Directions for this task:
Given the entries that follow, write out exactly the lines starting at the one containing "left eye: (179, 236)" and ending at the one containing "right ankle: (368, 381)", both ends included, and only those.
Provided material Block Start
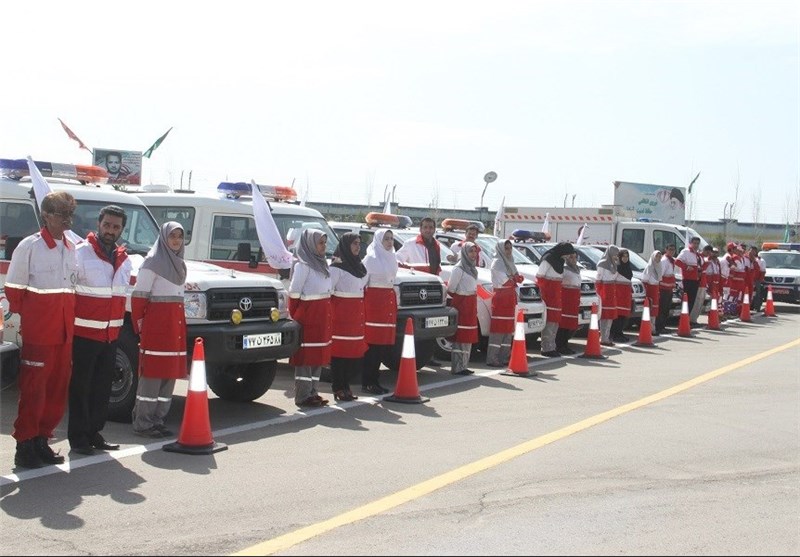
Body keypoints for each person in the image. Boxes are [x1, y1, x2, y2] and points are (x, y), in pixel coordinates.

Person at [5, 191, 78, 468]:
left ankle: (41, 440)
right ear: (46, 215)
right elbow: (14, 291)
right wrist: (36, 318)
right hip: (40, 332)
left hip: (63, 333)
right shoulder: (29, 246)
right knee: (34, 390)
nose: (67, 220)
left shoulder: (71, 247)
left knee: (57, 389)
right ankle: (25, 444)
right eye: (61, 214)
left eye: (70, 214)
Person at [69, 205, 132, 454]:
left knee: (102, 389)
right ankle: (78, 437)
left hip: (110, 336)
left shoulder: (123, 259)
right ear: (99, 224)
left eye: (116, 227)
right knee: (81, 388)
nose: (110, 230)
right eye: (107, 224)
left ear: (121, 229)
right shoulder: (81, 254)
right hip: (84, 335)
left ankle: (94, 432)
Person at [131, 221, 187, 437]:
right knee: (152, 376)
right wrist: (142, 328)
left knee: (169, 374)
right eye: (172, 236)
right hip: (157, 329)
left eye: (179, 236)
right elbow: (139, 298)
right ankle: (143, 423)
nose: (176, 240)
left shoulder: (180, 263)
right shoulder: (152, 262)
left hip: (175, 329)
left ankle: (158, 420)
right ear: (164, 237)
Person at [288, 229, 333, 408]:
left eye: (324, 243)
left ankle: (313, 392)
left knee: (317, 356)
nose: (323, 247)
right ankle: (303, 395)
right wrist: (298, 316)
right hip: (308, 318)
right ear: (310, 244)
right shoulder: (303, 266)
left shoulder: (323, 264)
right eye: (320, 243)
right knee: (305, 358)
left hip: (322, 318)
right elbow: (294, 293)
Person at [329, 232, 367, 402]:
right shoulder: (336, 269)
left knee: (354, 354)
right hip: (341, 316)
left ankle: (346, 386)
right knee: (340, 355)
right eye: (354, 244)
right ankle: (339, 387)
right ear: (345, 245)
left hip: (356, 316)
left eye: (359, 243)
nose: (357, 247)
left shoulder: (359, 267)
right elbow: (328, 292)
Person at [362, 229, 398, 394]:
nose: (390, 242)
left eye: (391, 239)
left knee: (382, 345)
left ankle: (375, 380)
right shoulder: (371, 258)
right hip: (374, 304)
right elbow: (363, 282)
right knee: (372, 346)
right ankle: (368, 381)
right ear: (378, 240)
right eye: (386, 239)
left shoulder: (392, 257)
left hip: (387, 304)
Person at [486, 239, 523, 366]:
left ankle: (504, 357)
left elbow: (516, 277)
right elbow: (505, 281)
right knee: (498, 330)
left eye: (510, 248)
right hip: (501, 298)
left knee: (508, 330)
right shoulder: (497, 263)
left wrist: (515, 278)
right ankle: (492, 358)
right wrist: (514, 279)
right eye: (506, 248)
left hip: (510, 298)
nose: (508, 251)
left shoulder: (510, 261)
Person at [536, 242, 576, 356]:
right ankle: (546, 348)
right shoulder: (548, 259)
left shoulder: (559, 261)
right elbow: (540, 276)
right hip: (548, 296)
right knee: (549, 323)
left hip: (556, 296)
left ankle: (552, 346)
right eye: (567, 254)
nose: (567, 257)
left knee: (555, 322)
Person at [447, 242, 479, 375]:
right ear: (465, 252)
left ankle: (464, 365)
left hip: (471, 304)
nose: (473, 254)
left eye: (475, 251)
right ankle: (457, 367)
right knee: (460, 337)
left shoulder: (472, 268)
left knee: (467, 337)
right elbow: (451, 289)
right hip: (462, 304)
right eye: (470, 251)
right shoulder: (458, 268)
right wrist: (462, 299)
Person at [556, 250, 582, 354]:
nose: (574, 260)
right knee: (563, 324)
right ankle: (560, 345)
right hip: (566, 298)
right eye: (571, 257)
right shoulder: (564, 269)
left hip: (574, 298)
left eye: (575, 257)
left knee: (570, 325)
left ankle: (565, 345)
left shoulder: (576, 269)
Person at [595, 245, 620, 346]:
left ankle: (607, 336)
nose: (616, 256)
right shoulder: (602, 264)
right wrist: (599, 292)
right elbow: (598, 278)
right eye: (614, 254)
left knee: (610, 316)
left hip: (612, 290)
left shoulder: (615, 264)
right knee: (604, 315)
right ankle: (603, 338)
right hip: (604, 290)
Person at [676, 236, 703, 326]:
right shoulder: (686, 251)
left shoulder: (697, 254)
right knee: (686, 301)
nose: (696, 245)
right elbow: (677, 261)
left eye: (697, 244)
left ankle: (687, 320)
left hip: (695, 280)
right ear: (690, 243)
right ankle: (683, 320)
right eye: (694, 243)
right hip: (687, 280)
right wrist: (686, 267)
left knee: (692, 301)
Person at [610, 248, 633, 343]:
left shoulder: (628, 267)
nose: (625, 258)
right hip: (619, 293)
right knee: (618, 315)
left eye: (627, 256)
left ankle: (620, 332)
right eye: (623, 256)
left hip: (626, 293)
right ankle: (615, 334)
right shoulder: (617, 267)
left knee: (624, 315)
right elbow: (613, 279)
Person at [655, 244, 677, 334]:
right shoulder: (664, 260)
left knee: (666, 309)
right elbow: (661, 274)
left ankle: (663, 326)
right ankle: (659, 327)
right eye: (670, 249)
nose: (671, 251)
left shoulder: (671, 260)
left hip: (669, 288)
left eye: (673, 250)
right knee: (662, 308)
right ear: (666, 250)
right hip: (663, 288)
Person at [690, 245, 715, 324]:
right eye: (707, 252)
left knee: (700, 302)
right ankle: (692, 319)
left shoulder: (704, 258)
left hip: (704, 283)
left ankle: (694, 319)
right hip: (699, 283)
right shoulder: (699, 257)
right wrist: (706, 263)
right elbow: (700, 269)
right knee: (696, 302)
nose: (708, 254)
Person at [641, 250, 663, 335]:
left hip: (656, 291)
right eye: (657, 256)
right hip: (650, 291)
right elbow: (645, 280)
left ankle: (653, 328)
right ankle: (649, 328)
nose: (658, 258)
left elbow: (659, 279)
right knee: (650, 310)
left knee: (655, 311)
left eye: (659, 256)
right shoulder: (649, 267)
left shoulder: (659, 266)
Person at [749, 245, 766, 312]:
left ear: (756, 252)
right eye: (751, 250)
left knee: (757, 294)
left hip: (756, 280)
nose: (752, 252)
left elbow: (763, 271)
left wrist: (759, 280)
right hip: (748, 279)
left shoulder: (760, 260)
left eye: (754, 251)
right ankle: (749, 306)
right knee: (749, 293)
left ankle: (757, 307)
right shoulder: (747, 258)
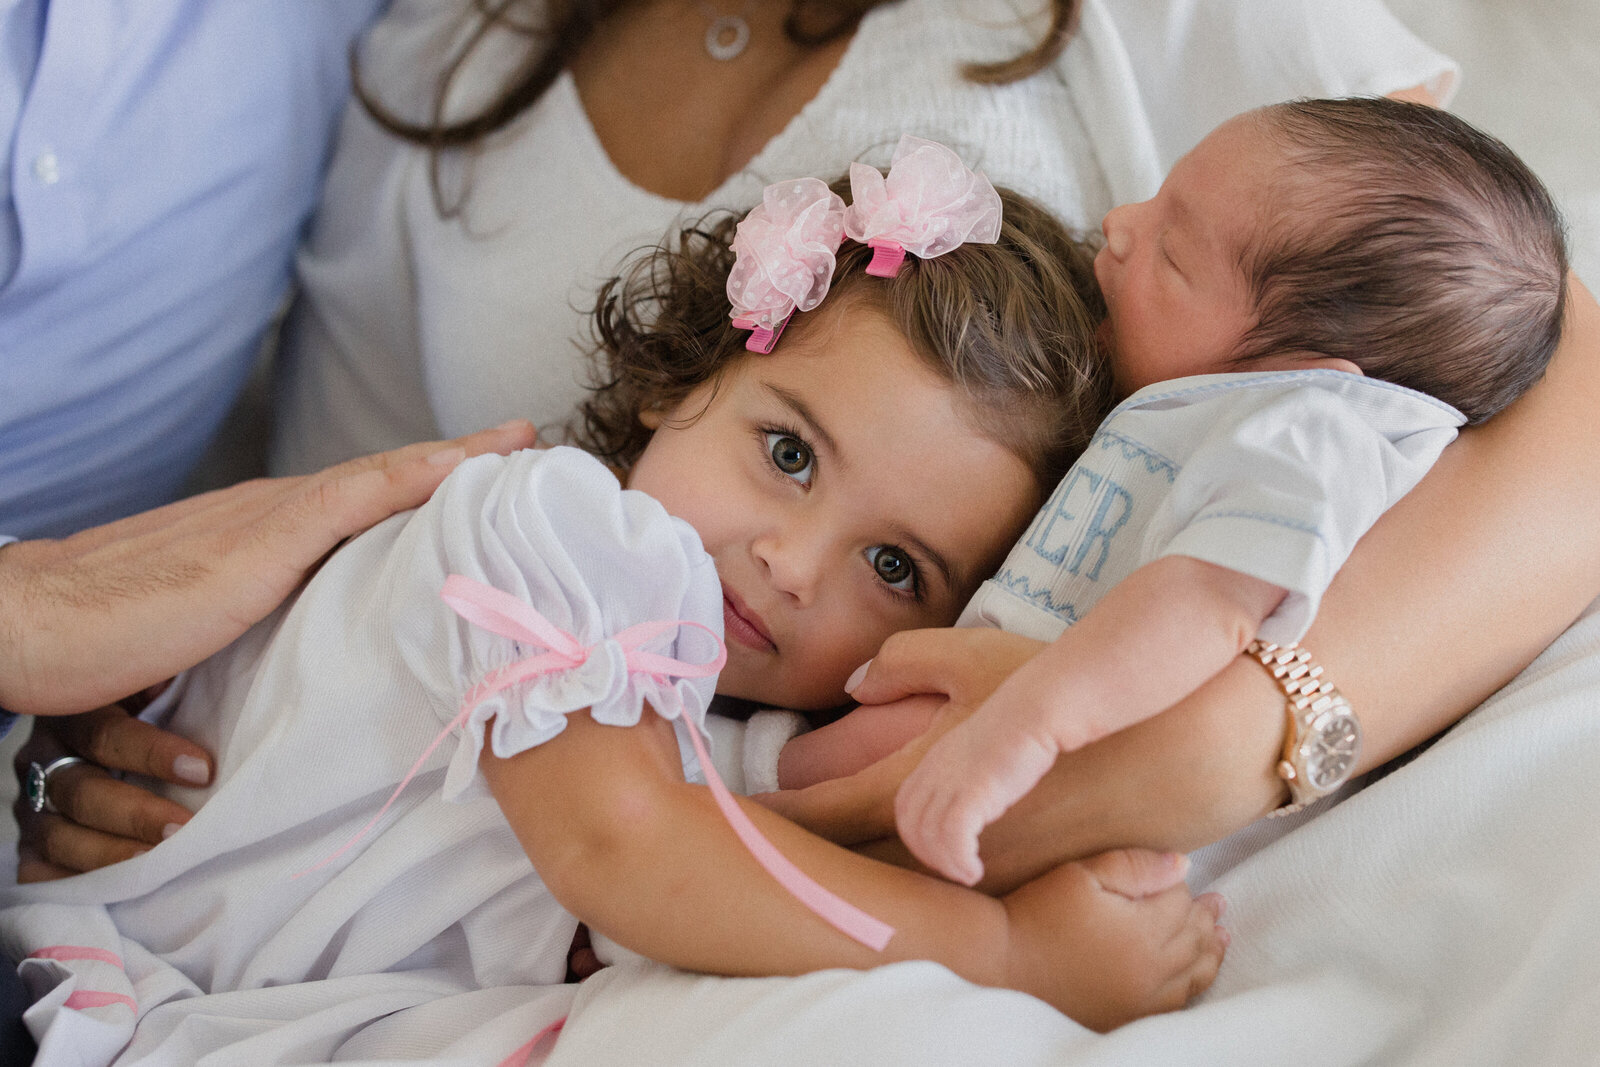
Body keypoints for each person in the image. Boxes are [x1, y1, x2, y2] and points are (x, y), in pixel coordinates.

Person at [29, 0, 1600, 933]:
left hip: (950, 830)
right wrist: (150, 729)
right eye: (783, 448)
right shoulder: (441, 54)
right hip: (491, 854)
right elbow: (336, 530)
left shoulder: (1158, 25)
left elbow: (1554, 375)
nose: (793, 547)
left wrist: (1220, 734)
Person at [1, 160, 1225, 1064]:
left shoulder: (713, 727)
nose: (794, 564)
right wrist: (1005, 954)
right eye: (789, 453)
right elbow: (627, 849)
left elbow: (773, 837)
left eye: (895, 566)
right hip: (73, 949)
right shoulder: (555, 530)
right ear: (686, 377)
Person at [818, 98, 1566, 886]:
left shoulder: (1311, 437)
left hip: (1050, 743)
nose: (1117, 223)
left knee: (826, 781)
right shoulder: (1224, 409)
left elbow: (1209, 601)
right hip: (993, 702)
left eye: (1171, 254)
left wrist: (1029, 727)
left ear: (1295, 377)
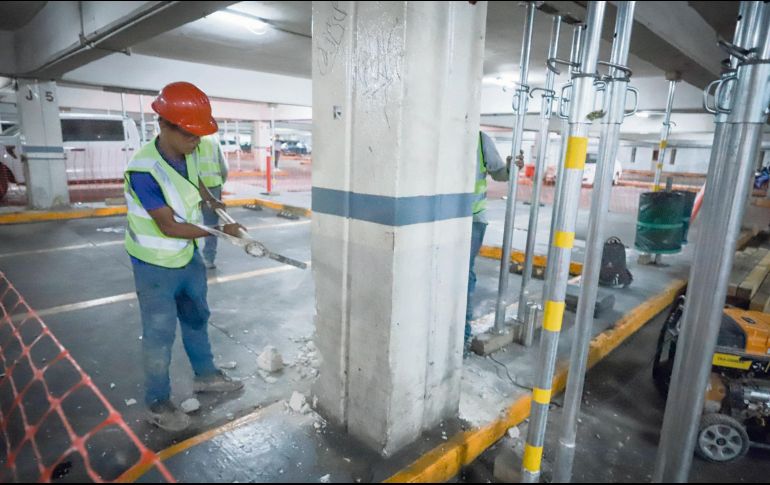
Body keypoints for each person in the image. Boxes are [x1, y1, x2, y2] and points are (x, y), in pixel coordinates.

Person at [124, 81, 244, 432]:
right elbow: (169, 226)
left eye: (199, 135)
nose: (196, 141)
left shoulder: (188, 153)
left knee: (196, 317)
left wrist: (215, 205)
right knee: (159, 332)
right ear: (163, 125)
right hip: (154, 263)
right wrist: (221, 232)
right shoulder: (144, 170)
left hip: (186, 257)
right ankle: (157, 402)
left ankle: (206, 375)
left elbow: (198, 187)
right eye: (190, 134)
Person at [465, 131, 516, 352]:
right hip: (444, 219)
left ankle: (462, 338)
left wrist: (511, 168)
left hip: (472, 219)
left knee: (464, 275)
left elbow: (500, 174)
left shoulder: (480, 139)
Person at [196, 134, 229, 269]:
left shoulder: (186, 135)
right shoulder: (213, 139)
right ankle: (209, 259)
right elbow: (224, 166)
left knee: (186, 220)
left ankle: (187, 257)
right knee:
Provided material Block End
Your solution:
left eye: (179, 236)
right elbow: (139, 298)
right ankle: (143, 423)
nose: (176, 240)
left shoulder: (180, 263)
right shoulder: (152, 262)
left hip: (175, 329)
left ankle: (158, 420)
right ear: (164, 237)
Person at [288, 229, 333, 408]:
left eye: (324, 243)
left ankle: (313, 392)
left knee: (317, 356)
nose: (323, 247)
right ankle: (303, 395)
right wrist: (298, 316)
right hip: (308, 318)
right ear: (310, 244)
right shoulder: (303, 266)
left shoulder: (323, 264)
right eye: (320, 243)
right knee: (305, 358)
left hip: (322, 318)
right elbow: (294, 293)
Person at [329, 232, 367, 402]:
right shoulder: (336, 269)
left knee: (354, 354)
right hip: (341, 316)
left ankle: (346, 386)
right knee: (340, 355)
right eye: (354, 244)
right ankle: (339, 387)
right ear: (345, 245)
left hip: (356, 316)
left eye: (359, 243)
nose: (357, 247)
left shoulder: (359, 267)
right elbow: (328, 292)
Person at [362, 229, 398, 394]:
nose: (390, 242)
left eye: (391, 239)
left knee: (382, 345)
left ankle: (375, 380)
right shoulder: (371, 258)
right hip: (374, 304)
right elbow: (363, 282)
right knee: (372, 346)
right ankle: (368, 381)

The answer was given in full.